Many among the public are clamoring for a full investigation of the incident. Among some publicly expressed doubts are the fact that the street had not been closed before the filming of the video, and also that the members of Sólo Para Mujeres were not provided with protective helmets before getting on their motorcycles. Also, driving motorcycles on the street where the accident happened is prohibited by the law.

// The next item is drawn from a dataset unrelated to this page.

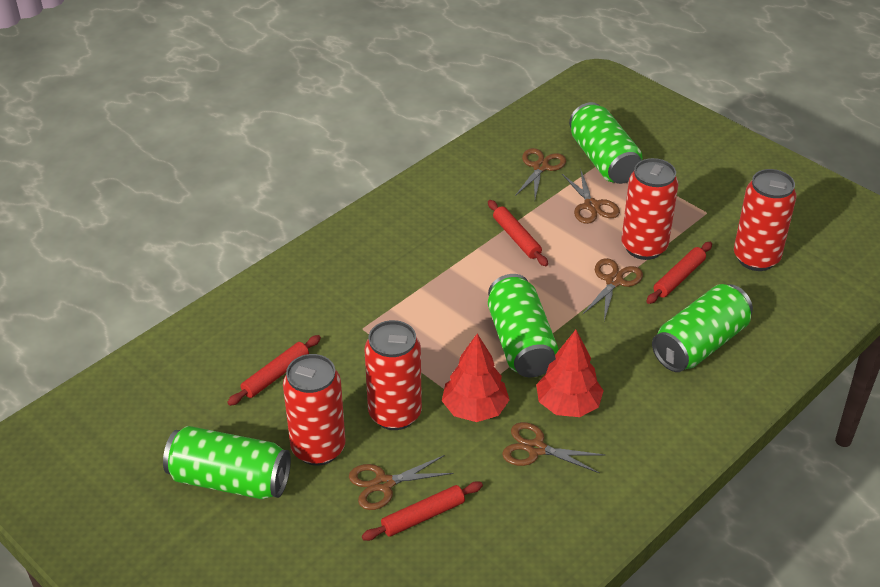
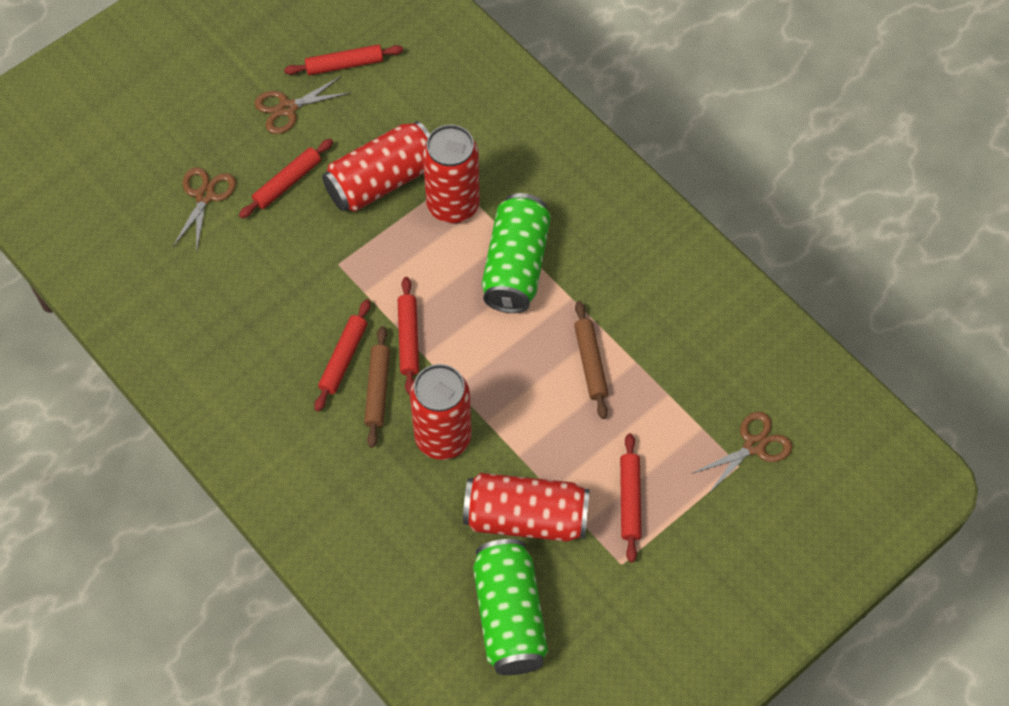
brown rolling pin: 0 -> 2
brown scissors: 5 -> 3
green can: 4 -> 2
red rolling pin: 4 -> 5
red tree: 2 -> 0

Members of the play declared that it was not of their knowledge that driving motorcycles was prohibited on the particular street where the accident happened, because they had passed there on their bikes before and no one had admonished them for it. On the other hand, the man who drove the car into the motorcycles was released on bond until the case is seen at a Mexican court. Mayer demonstrated great displeasure when given the news that that man was not in jail anymore.

==Current activities==
This show is currently touring the US with presentations in Atlanta, Las Vegas, Los Angeles, Phoenix and Miami.